If you’re finding yourself in an emotionally dysregulated state (i.e. unable to manage challenging emotions where you’re feeling off-balance), first check in with yourself to see if you’re in a state of reaction or response. Not sure what the difference is between the two? 

“A reaction is usually a snap judgment without thought. It’s the unconscious mind that takes control, and it doesn’t consider the long-term impact of what it does. A response, on the other hand, involves careful thought and reasoning. In contrast to a reaction, a response is a balanced, intelligent reply. A balanced response will keep the possibility of positive discussion and will keep your feelings and your core values intact,” says Dr. Joan Smith. 

Needless to say, we want to aim for response and not reaction, but many get stuck in this pattern of reactivity. This is so understandable as we are constantly being bombarded with information and situations. The world moves faster than it ever has. Reaction can become the norm, and it takes dedication and practice to slooooow down and choose response instead. Response is the place where we find our truth, calmness, compassion, and very often, our best solutions. 

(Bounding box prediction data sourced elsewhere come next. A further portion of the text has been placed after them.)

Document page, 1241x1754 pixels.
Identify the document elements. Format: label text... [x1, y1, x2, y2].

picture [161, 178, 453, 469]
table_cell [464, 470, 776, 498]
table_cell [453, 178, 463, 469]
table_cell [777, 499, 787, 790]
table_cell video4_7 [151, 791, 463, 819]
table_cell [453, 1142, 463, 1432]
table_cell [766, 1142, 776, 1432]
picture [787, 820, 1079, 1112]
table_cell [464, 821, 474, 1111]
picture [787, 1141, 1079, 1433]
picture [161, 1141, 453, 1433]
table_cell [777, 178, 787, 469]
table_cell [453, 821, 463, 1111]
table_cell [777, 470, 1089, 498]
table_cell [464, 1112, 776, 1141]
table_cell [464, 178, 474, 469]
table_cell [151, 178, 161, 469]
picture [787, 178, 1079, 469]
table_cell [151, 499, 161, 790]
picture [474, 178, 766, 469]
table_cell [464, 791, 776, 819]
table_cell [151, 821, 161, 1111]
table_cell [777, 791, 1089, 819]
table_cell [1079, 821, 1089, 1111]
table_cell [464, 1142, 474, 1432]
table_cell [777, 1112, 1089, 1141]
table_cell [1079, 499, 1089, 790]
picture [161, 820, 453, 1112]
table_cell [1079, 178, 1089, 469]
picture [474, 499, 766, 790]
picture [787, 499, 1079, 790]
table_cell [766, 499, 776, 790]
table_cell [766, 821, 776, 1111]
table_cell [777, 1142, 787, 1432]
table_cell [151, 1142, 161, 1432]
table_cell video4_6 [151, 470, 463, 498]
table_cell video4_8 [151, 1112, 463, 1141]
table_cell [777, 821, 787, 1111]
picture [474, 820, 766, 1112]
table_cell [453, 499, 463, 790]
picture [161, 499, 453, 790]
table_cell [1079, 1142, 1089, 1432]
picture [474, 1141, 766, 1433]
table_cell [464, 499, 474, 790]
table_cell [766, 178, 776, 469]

Viktor Frankl’s famous quote is so true and such a great one to remember: “Between stimulus and response, there is a space. In that space is our power to choose our response. In our response lies our growth and our freedom.”

If you’re typically a very reactive person, don’t worry. This is changeable! You can move into a space of response more easily than you may think. You don’t have to be stuck in this pattern of upset and reactivity, and breaking the pattern doesn’t have to be complicated. As a matter of fact, the hardest thing is being aware that you’re in a reactive and dysregulated state. Once you are aware, you can quickly do any of these things to break the pattern: 1. Take deep breaths in and out. This shift from quick shallow breaths to long deep ones will calm your nervous system. 2. Do some form of movement: walk, jog, dance, yoga, gym, etc. 3. Do something unexpected and unusual. For example, if you find yourself in an argument with your partner, you can just stand up and spin around in a circle several times to interrupt your normal pattern of angrily firing back at them. They might think you’re strange, but you’ll be a much more regulated and peaceful strange person. 
Do try this at home—as many times as it takes for it to become your new way of being a kind and calm response-able person.